*Entries supplied*.
- - - -

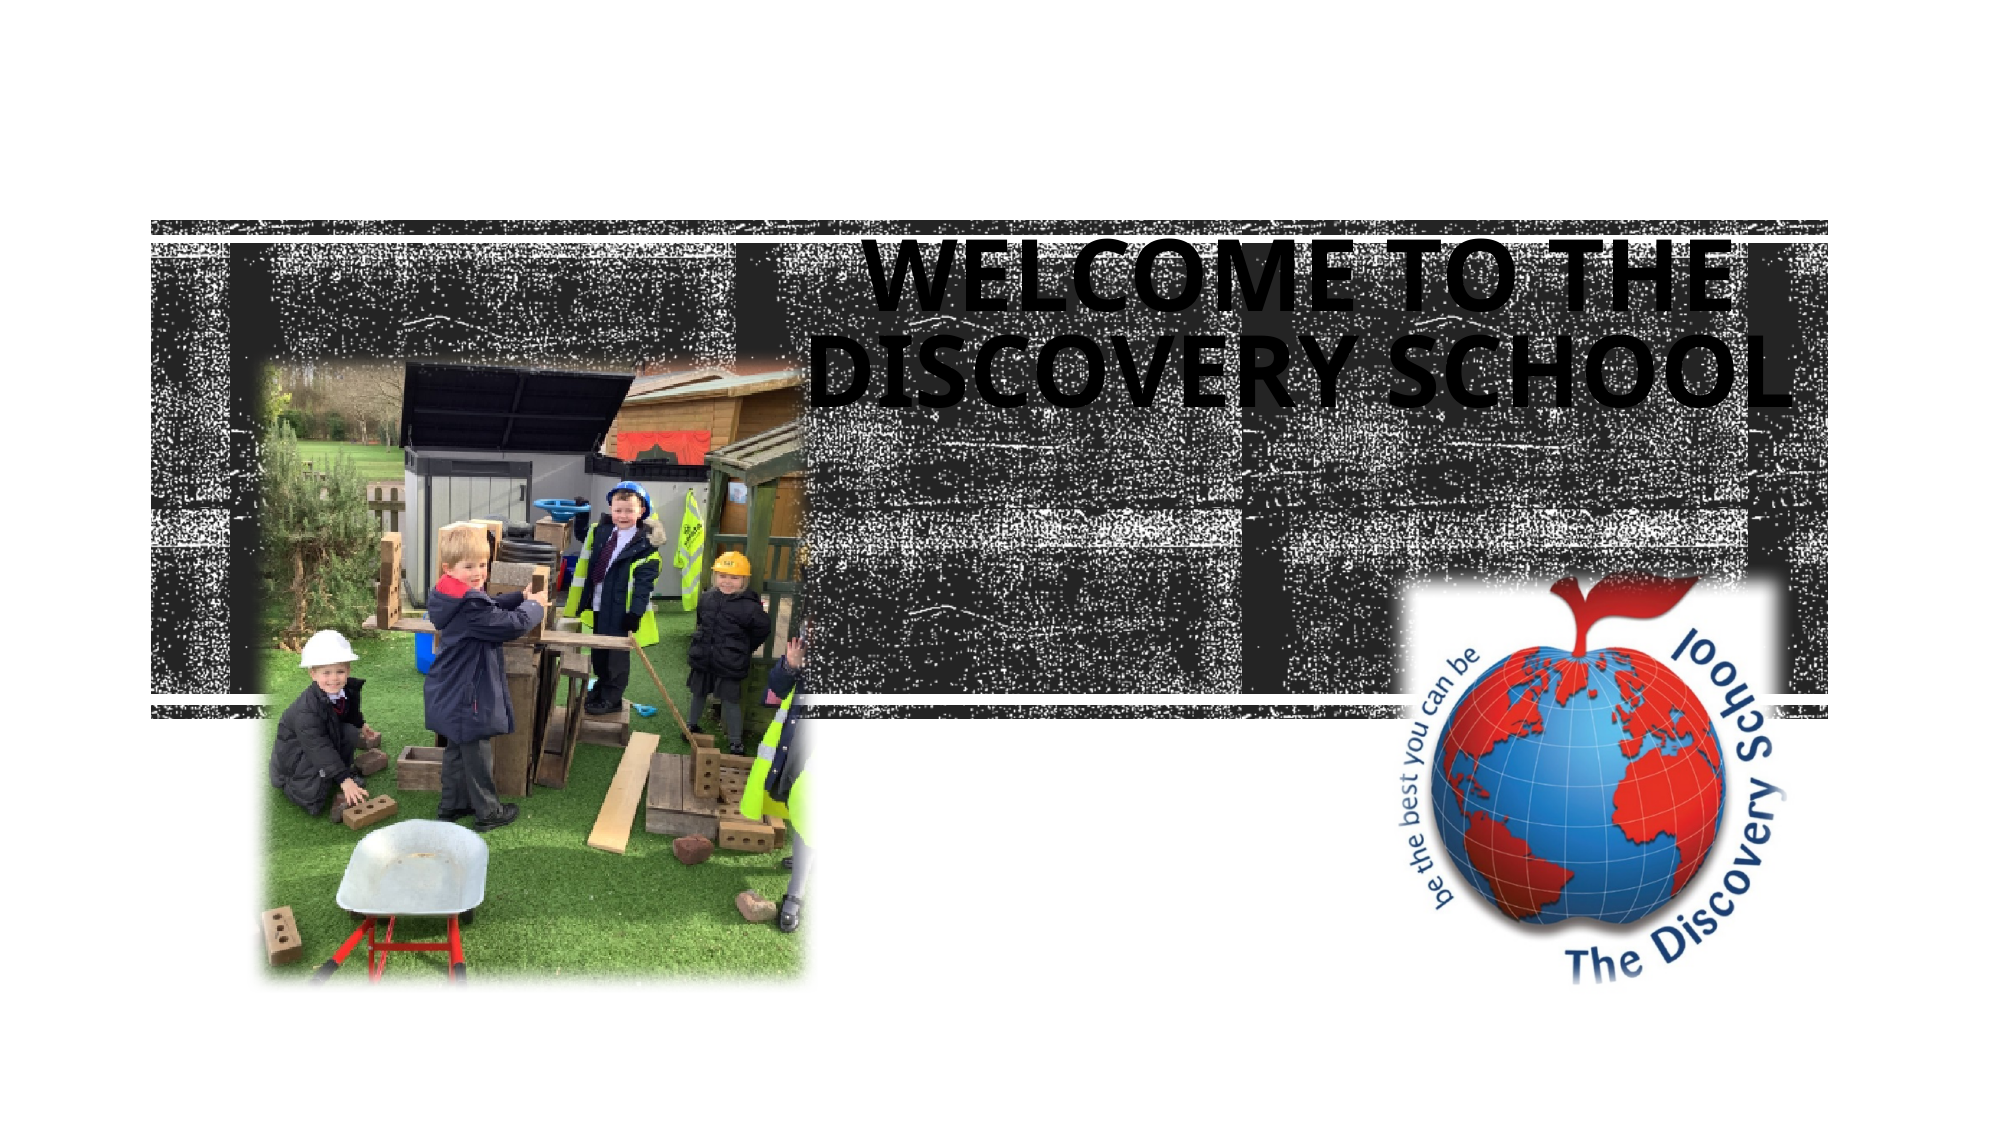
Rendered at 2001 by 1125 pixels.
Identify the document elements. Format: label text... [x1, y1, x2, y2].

title Welcome to the discovery school [701, 105, 1898, 676]
picture [248, 349, 818, 991]
picture [1385, 565, 1795, 992]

- - - -

*Directive*.
Omit the pictures, then give every record back exactly as it stands.

*Reply to the exercise*.
Rendered at 2001 by 1125 pixels.
Identify the document elements. Format: label text... [x1, y1, x2, y2].

title Welcome to the discovery school [701, 105, 1898, 676]
picture [248, 349, 818, 991]
picture [1385, 565, 1795, 992]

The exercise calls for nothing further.